/deepfake_video_detection

Autoencoder + Transformer Model that detects artificially generated videos

Primary LanguagePythonApache License 2.0Apache-2.0

deepfake_video_detection

NYU Deep Learning Systems Final Project

Autoencoder + Transformer Model that detects artificially generated videos

Dataset:

The train/test set is from Deepfake Detection Challenge Kaggle Data

1. Train Autoencoder

First, we want to pre-train the face autoencoder before we run the classifier. Once we pass the folder containing the training video data, it will do the random split to create the validation set and save the best model based on the best validation loss in the current directory.

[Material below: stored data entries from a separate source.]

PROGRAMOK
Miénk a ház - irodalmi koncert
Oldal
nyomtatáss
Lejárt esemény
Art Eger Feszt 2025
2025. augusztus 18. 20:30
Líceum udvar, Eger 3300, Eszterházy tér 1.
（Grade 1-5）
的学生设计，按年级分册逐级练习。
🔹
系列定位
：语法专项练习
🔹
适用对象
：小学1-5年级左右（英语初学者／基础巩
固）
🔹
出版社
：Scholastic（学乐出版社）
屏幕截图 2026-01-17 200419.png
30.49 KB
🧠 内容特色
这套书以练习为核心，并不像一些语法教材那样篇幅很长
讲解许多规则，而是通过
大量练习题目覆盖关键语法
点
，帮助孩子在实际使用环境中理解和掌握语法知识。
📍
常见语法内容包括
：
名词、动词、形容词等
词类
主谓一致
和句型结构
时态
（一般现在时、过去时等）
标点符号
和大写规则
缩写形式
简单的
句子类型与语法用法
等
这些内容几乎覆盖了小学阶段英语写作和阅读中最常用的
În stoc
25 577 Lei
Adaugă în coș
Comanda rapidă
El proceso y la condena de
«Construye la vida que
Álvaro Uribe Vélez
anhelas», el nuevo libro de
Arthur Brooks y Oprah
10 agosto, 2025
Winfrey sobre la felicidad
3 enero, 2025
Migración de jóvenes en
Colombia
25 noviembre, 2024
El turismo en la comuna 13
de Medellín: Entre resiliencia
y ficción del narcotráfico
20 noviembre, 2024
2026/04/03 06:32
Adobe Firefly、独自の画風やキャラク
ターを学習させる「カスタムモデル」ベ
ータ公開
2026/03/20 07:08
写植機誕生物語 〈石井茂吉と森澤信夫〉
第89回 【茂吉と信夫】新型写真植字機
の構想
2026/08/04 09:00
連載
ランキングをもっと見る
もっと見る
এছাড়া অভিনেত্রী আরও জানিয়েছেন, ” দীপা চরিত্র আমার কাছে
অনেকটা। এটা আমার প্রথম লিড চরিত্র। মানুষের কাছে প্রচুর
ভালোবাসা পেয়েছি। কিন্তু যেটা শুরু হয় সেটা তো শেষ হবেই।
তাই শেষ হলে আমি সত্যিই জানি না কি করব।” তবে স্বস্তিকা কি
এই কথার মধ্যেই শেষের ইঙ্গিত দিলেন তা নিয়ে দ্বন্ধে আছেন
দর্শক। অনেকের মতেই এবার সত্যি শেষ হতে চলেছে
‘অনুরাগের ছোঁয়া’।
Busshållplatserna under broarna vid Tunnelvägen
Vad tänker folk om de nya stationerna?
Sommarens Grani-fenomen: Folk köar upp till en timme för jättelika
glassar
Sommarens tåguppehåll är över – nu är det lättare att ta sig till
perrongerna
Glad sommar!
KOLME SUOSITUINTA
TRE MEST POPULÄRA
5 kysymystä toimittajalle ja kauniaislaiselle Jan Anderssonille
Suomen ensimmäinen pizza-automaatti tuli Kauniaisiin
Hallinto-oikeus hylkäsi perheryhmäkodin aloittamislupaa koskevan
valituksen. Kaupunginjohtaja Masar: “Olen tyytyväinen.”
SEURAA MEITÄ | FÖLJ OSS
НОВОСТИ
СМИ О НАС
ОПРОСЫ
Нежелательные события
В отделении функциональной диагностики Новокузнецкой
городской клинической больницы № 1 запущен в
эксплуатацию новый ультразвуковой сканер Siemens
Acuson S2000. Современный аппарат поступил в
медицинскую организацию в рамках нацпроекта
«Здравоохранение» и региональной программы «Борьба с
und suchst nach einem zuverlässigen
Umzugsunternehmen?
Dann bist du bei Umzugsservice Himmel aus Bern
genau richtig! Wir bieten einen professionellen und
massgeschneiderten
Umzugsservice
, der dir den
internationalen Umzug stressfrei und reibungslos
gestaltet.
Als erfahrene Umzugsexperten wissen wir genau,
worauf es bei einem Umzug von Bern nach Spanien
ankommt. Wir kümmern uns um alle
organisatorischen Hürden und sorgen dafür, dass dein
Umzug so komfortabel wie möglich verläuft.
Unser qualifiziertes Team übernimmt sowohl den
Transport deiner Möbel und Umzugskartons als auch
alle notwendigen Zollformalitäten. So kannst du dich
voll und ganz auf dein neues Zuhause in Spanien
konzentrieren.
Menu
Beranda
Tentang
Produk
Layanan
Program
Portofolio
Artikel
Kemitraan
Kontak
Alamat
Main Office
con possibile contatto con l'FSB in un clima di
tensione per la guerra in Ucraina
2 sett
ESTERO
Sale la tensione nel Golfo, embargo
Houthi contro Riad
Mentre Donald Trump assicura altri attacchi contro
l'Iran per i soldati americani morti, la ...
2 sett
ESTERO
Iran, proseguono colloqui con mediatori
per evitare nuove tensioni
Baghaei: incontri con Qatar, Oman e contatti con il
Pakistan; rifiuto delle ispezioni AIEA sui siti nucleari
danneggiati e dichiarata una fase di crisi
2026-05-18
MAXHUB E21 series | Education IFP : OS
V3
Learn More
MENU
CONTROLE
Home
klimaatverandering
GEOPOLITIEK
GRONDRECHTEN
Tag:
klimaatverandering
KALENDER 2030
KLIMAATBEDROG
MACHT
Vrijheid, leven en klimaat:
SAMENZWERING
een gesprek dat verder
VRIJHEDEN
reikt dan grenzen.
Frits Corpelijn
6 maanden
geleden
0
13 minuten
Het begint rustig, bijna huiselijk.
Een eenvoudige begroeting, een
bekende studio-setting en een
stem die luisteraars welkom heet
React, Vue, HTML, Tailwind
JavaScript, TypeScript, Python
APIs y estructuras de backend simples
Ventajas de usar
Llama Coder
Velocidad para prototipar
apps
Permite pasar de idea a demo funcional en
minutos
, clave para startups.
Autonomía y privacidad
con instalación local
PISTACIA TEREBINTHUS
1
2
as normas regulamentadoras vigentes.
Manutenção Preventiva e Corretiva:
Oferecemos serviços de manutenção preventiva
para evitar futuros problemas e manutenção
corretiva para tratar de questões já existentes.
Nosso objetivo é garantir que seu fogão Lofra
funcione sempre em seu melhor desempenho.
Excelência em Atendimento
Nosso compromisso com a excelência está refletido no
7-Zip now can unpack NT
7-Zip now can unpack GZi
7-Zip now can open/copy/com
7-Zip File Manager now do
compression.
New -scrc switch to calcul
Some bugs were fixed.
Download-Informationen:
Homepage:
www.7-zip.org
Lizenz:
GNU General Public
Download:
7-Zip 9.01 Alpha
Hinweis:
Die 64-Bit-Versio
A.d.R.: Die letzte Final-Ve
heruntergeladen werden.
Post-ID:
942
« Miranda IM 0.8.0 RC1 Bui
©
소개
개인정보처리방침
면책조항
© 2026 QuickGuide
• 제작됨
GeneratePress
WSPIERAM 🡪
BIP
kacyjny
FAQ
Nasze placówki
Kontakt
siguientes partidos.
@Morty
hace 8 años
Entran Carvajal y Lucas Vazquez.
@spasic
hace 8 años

python train_autoencoder.py <folder that contains training video data> <number of epochs>

2. Train Classifier

The model is composed of autoencoder and transformer. This line of code will take the pre-trained autoencoder and run the entire network. The train folder and test folder arguments as well as other hyperpameter values need to be passed. The training folders that you download from Kaggle dataset (all or part of them) should be placed under deepfake-detection-challenge/train_folders/. This is the same for test dataset - deepfake-detection-challenge/test_folders/. In our experiment, we used batch size = 10, number of frames = 60, learning rate = 0.1, number of epochs = 20. For more detailed experimental setup, please refer to our paper.

python face_train_classifier.py <path to train folder> <path to test folder> <batch size> <num epochs> <num frames> <learning rate> <path to pre-trained autoencoder model>

This will create a csv file with information about training loss, validation loss, train accuracy, validation accuracy, and epoch run time. We used dfdc_train_part_1 (~10GB) as the training set, and training sample data as our test dataset.

Evaluation Results

The final accuracy we obtained is 93.6% of training accuracy and 80.8% of test accuracy.